Viterra commands 48 percent market share compared with Richardson’s 15 percent, according to Pupo’s estimates. Other companies such as Paterson Grain, and Winnipeg, Manitoba-based Parrish & Heimbecker Ltd. will make up the rest of the market.
The Canadian Wheat Board will also continue to sell wheat and last week signed an agreement with Richardson giving farmers access to the company’s elevators and ports. The board aims to have contracts with all grain companies, Maureen Fitzhenry, a spokeswoman, said by phone from Winnipeg, Manitoba.
“There’s going to be competition for grain,” Pupo said. “Anybody who trades grain is going to compete for it.” Now that the board is gone, “it’s not business as usual.”
Not all farmers are looking forward to becoming marketers. In February, four farmers launched a C$17 billion class-action lawsuit against the federal government to restore the board. The elimination of the single-desk system will lead to a profit loss for farmers, the statement of claim said.
“The Canadian Wheat Board has been pretty brilliant at matching that demand to a particular high-quality product from Canada,” Steven Shrybman of Ottawa-based Sack Goldblatt Mitchell LLP., legal counsel for the case, said by telephone. “That type of marketing model isn’t one that the big companies practice.”
The case is awaiting certification as a class action. The federal government moved to dismiss it the day the wheat board dissolved. Shrybman said about 1,000 farmers have signed up to receive regular updates and potentially be considered plaintiffs.
Andrew Dennis, 52, is one of the plaintiffs. He fears prices will drop. “You can’t just load up a street with a hundred barbers when they only had one before and expect the price to go up,” he said by phone from his 2,500-acre farm near Brookdale, Manitoba, 200 kilometers from Winnipeg.
Dennis sold 2,500 tons of wheat each year to the wheat board but this year he’s putting it all in storage until he knows exactly what the market will look like.
Brian Oleson, agribusiness chair in cooperatives and marketing at the University of Manitoba, sees a bleak future for grain producers.
“Are these guys running out there to get the highest price for the farmer and the highest price back to the farmer?” he said from his office in Winnipeg. “No. They’re going to want to drive down the price as low as possible in sourcing it,” he said.
For Larry Ruud, chief executive officer at One Earth Farms, one of the largest corporate farms in Canada, the services the new companies offer will be important.
“It’s about price, of course, but it’s also about premiums and discounts around the contracted grade and delivery terms,” said Rudd, who manages about 95,000 acres in the prairies.

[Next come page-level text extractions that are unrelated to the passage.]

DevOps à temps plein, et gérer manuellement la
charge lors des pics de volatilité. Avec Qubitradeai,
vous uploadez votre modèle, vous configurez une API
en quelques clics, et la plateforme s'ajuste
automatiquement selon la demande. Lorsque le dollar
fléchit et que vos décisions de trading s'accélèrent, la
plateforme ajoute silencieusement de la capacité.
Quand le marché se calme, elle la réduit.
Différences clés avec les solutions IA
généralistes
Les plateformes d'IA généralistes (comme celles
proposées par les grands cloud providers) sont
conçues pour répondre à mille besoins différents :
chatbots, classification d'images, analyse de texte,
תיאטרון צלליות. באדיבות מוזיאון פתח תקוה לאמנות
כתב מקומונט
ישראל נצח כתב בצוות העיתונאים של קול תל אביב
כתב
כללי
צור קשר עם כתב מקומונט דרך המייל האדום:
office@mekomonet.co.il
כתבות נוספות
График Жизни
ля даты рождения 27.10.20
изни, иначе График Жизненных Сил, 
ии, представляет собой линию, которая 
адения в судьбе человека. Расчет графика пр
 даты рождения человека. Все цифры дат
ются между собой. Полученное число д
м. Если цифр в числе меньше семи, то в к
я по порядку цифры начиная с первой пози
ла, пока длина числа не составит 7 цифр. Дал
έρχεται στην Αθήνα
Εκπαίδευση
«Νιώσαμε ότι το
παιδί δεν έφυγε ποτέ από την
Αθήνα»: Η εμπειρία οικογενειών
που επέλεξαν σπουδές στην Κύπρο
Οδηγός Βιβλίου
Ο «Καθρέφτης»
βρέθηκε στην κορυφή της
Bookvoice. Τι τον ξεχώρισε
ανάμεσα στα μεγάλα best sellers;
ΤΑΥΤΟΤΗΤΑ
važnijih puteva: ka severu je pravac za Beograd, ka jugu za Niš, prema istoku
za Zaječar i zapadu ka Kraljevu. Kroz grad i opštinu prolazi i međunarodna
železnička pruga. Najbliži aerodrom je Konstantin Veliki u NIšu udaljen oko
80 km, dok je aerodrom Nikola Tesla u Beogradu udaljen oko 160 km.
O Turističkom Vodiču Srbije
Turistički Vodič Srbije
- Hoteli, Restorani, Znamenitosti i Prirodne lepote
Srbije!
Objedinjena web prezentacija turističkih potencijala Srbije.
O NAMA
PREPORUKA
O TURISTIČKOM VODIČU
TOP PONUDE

“We already currently manage the marketing and the cash flow decisions on everything else that we produce from canola to feed barley,” he said. “For me, running the business is going to be easier. We’re removing one of the middle men in the system and anytime you can remove middlemen in the system, you’re reducing cost and I’m all about reducing cost.”
Back in Alberta, Erickson said he hopes corporations will focus on training farmers who aren’t as market savvy.
“One of the challenges over the next five to 10 years is to understand how the wheat market interrelates throughout the world because the wheat board really has done a lot of that for us,” he said. “It’s going to be a learning curve. Long-term, I think markets sort themselves out.”